§ Directions
Omit every image, and transcribe the remaining entries exactly as given.

Camera intrinsics data
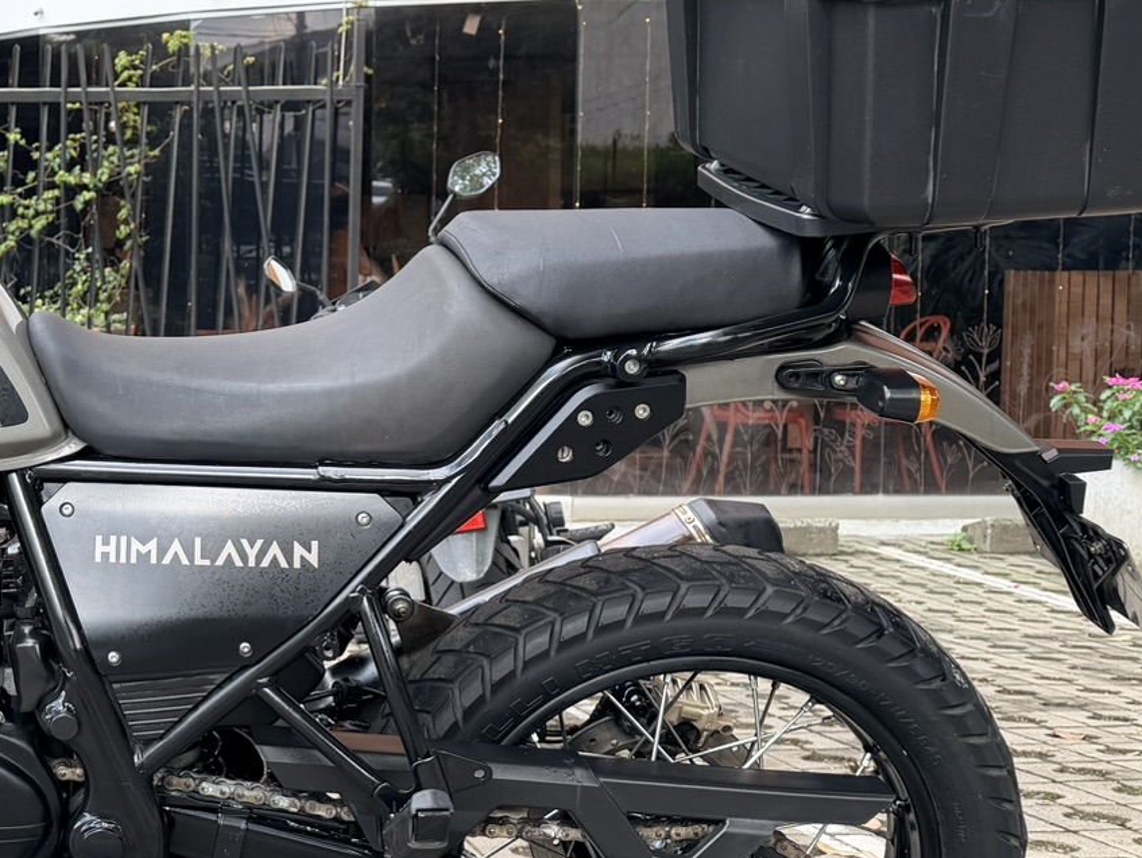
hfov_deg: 30.8
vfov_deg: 25.2
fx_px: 1914
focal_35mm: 58
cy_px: 389
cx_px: 3
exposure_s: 1/353
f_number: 1.78
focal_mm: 6.76
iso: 100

§ Answer section
hfov_deg: 30.8
vfov_deg: 25.2
fx_px: 1914
focal_35mm: 58
cy_px: 389
cx_px: 3
exposure_s: 1/353
f_number: 1.78
focal_mm: 6.76
iso: 100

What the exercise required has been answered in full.